Trained on simulated patients during a simulated surgery, the algorithm learned how to administer doses of the anesthetic Propofol to keep patients under even more efficiently than existing tech designed to recommend levels of anesthesia, according to Tech Xplore. While the system has yet to be used on a real patient, it could someday take some work out of doctors' hands so they can focus on stressful procedures.
"So far, our approach outperformed the commonly used [anesthetic dose controller] and was robust across a variety of patient variations in drug metabolism and effect," MIT neuroscience statistics researcher Gabriel Schamberg told Tech Xplore.
In short, by tuning an algorithm to recognize and adjust to minute changes in a patient's neural activity, Schamberg and his team build a dose controller that's more accurate than what doctors use today.
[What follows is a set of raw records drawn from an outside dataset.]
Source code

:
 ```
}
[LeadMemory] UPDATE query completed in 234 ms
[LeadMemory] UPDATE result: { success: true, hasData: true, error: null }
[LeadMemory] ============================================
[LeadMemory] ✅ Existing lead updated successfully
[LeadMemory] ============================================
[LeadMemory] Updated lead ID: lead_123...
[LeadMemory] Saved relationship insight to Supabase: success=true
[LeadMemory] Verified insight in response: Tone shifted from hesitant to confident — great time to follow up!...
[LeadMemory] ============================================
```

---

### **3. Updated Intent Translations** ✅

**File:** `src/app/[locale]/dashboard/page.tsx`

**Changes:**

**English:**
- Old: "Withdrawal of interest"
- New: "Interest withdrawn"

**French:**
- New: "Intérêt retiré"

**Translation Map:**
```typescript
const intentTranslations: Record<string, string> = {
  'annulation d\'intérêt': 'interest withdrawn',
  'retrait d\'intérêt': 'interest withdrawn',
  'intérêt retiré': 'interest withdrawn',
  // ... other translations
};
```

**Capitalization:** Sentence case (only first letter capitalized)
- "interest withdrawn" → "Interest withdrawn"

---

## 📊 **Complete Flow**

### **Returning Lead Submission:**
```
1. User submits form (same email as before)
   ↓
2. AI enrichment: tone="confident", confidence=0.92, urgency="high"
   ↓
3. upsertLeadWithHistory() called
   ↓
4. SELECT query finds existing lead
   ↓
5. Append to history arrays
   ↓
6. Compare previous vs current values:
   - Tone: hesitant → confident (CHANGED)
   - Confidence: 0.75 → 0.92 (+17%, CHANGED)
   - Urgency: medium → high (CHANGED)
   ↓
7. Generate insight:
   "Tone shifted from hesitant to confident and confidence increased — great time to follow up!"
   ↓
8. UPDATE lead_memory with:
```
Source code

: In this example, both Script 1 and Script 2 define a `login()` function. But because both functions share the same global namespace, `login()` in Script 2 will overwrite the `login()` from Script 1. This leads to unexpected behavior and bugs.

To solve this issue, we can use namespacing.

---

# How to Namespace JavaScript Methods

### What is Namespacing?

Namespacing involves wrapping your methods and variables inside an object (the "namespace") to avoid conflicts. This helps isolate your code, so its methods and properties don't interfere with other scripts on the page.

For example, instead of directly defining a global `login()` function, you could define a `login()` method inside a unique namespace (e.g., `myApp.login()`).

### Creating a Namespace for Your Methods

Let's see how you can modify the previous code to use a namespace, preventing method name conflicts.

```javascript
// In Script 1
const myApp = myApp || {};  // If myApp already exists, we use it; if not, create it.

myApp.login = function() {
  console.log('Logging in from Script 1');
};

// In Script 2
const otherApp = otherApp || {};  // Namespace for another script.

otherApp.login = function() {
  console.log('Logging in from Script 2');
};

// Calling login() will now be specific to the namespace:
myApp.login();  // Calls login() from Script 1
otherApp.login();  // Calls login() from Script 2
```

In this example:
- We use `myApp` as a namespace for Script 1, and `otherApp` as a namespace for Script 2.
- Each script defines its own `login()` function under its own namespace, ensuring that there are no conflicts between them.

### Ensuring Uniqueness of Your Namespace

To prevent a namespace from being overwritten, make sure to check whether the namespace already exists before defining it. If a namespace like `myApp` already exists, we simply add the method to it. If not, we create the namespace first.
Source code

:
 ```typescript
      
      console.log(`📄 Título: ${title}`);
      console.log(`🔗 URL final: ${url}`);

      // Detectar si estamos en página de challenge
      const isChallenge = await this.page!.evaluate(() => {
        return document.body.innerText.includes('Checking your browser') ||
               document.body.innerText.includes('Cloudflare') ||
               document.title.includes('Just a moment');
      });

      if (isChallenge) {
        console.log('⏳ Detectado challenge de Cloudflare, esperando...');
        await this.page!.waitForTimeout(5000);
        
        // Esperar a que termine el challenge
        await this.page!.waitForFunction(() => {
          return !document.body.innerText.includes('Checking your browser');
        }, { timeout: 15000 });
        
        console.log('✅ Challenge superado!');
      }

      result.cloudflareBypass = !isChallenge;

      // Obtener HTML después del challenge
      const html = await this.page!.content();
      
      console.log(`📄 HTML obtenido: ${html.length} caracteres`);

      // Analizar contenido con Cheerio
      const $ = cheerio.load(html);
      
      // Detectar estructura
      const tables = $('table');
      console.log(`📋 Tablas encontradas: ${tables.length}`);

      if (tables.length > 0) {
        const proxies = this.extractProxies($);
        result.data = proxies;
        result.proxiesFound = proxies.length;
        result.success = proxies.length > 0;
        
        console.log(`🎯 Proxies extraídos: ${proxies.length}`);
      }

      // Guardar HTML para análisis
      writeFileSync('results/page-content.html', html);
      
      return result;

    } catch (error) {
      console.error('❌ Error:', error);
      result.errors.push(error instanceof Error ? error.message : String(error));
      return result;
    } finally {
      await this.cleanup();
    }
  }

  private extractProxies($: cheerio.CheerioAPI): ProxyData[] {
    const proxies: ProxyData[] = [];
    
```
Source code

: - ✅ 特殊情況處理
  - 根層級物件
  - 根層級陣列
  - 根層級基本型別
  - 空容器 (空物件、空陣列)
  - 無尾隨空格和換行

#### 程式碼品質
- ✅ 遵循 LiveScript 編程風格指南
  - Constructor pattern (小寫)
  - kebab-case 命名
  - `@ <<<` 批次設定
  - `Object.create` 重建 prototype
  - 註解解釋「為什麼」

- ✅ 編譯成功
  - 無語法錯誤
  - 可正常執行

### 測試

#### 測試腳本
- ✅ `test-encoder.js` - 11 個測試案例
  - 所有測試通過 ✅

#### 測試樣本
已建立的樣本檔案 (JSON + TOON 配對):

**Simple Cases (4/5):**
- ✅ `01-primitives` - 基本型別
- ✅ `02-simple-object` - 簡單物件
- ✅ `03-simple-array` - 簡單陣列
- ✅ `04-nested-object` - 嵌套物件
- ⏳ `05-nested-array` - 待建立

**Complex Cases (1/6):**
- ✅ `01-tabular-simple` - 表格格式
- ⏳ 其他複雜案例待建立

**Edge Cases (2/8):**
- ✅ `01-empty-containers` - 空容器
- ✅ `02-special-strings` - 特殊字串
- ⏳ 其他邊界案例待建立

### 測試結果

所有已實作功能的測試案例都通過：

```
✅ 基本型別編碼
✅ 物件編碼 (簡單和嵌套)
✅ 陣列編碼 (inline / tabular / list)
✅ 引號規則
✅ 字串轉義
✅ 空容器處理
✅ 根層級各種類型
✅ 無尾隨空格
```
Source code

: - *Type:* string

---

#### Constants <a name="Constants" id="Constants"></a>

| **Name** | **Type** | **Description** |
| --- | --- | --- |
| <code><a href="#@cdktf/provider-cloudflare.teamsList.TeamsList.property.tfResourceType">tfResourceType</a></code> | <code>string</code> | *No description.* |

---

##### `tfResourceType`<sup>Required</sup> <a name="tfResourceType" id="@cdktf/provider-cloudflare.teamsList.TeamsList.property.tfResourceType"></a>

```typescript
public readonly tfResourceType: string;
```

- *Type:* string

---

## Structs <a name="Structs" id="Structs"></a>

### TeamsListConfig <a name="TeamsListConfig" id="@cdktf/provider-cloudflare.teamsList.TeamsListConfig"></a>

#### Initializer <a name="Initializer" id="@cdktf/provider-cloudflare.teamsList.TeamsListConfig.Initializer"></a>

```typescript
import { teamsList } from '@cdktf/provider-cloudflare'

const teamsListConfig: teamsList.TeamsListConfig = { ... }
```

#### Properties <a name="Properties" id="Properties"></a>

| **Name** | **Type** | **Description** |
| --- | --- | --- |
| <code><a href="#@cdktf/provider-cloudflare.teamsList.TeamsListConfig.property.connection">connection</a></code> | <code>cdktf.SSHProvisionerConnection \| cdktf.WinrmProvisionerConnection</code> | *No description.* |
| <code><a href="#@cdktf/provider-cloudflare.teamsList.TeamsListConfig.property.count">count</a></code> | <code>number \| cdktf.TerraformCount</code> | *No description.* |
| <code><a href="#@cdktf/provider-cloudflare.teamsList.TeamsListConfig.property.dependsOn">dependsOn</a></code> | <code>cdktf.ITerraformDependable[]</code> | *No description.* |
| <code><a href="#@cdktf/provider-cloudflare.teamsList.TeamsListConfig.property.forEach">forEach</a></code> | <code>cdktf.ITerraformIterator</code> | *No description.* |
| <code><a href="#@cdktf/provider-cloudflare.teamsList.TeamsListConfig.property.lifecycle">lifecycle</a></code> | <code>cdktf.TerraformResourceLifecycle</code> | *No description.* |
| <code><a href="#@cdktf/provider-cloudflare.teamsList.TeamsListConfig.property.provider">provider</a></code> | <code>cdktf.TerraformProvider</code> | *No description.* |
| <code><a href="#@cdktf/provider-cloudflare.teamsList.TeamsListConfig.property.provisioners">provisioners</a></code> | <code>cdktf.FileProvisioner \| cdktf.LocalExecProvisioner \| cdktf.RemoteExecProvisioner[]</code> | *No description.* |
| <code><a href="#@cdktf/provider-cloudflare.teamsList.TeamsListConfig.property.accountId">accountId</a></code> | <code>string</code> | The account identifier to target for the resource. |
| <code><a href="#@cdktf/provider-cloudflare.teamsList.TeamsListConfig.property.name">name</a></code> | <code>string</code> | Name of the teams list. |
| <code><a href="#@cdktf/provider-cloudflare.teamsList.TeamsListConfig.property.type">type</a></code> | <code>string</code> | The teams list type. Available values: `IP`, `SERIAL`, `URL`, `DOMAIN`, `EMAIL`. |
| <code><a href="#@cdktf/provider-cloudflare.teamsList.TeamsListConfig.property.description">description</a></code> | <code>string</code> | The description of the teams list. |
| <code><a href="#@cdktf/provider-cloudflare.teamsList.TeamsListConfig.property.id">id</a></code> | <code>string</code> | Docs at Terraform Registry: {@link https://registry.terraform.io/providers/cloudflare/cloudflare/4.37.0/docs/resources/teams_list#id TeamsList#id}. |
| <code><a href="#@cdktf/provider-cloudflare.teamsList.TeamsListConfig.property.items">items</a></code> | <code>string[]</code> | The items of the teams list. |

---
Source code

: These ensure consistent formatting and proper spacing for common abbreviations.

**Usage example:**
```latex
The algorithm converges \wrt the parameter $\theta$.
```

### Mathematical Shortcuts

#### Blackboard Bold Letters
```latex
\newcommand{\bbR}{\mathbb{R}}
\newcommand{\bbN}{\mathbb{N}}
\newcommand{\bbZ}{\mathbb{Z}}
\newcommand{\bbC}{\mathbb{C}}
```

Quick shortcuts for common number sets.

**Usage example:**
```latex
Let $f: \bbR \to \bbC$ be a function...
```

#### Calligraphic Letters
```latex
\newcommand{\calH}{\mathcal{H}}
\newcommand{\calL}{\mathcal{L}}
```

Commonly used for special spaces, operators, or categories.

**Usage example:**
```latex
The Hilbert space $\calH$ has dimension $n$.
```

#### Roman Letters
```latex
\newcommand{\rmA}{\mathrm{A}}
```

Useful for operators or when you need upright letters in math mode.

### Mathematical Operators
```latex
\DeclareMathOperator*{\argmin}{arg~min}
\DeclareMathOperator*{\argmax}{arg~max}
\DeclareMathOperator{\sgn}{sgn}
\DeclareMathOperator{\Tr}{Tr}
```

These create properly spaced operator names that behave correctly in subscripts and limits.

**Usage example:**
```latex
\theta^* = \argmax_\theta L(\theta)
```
And by tweaking the factors used to simulate patients, Tech Xplore reports that the algorithm would be able to adapt to new patients, were it deployed in the real world.
"Our lab has made significant progress in understanding how anesthetic medications affect neural activity," Schamberg added, "and now has a multidisciplinary team studying how to accurately determine anesthetic doses from neural recordings."